State how many lines in the items below contain the string "kalite". Matching is case-sensitive, and the answer is the number alone.
☆ ☆ ☆ ☆
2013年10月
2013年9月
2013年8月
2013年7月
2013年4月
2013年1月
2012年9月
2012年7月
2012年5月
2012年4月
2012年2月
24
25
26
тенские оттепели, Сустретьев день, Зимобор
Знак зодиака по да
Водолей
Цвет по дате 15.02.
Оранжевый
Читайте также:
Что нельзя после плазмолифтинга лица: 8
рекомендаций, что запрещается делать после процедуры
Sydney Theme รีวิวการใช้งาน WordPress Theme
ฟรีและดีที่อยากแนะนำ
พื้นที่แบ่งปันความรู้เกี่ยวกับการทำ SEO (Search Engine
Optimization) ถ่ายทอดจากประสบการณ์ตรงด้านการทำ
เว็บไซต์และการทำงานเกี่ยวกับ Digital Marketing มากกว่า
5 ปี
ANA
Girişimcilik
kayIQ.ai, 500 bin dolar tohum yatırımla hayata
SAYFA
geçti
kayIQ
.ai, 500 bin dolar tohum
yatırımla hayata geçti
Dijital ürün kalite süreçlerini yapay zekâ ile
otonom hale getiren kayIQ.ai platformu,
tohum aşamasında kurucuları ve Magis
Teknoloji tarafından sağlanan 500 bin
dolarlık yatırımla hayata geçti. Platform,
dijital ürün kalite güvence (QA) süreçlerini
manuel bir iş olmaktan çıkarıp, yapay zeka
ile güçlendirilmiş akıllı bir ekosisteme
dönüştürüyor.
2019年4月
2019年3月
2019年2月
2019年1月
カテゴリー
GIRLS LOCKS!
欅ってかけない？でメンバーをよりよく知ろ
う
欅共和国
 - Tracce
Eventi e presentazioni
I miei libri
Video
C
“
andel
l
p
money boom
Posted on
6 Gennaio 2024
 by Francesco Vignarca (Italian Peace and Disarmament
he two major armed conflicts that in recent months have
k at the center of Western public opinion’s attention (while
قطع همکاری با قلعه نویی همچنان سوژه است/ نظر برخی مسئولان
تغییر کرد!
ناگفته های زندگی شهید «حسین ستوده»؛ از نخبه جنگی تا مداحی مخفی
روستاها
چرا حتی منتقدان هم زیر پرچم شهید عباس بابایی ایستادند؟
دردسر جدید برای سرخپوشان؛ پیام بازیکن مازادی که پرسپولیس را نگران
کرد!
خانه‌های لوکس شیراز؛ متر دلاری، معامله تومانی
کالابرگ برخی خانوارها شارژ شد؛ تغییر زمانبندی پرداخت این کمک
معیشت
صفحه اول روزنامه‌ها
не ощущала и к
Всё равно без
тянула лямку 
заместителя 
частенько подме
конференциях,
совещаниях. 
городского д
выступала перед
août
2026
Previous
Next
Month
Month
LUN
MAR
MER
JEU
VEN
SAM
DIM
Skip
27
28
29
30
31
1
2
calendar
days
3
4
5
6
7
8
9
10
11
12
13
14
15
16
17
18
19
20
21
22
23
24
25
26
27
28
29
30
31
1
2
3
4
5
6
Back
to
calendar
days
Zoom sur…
☆ ☆ ☆ ☆
OUTPUT OF THE EXERCISE =>
2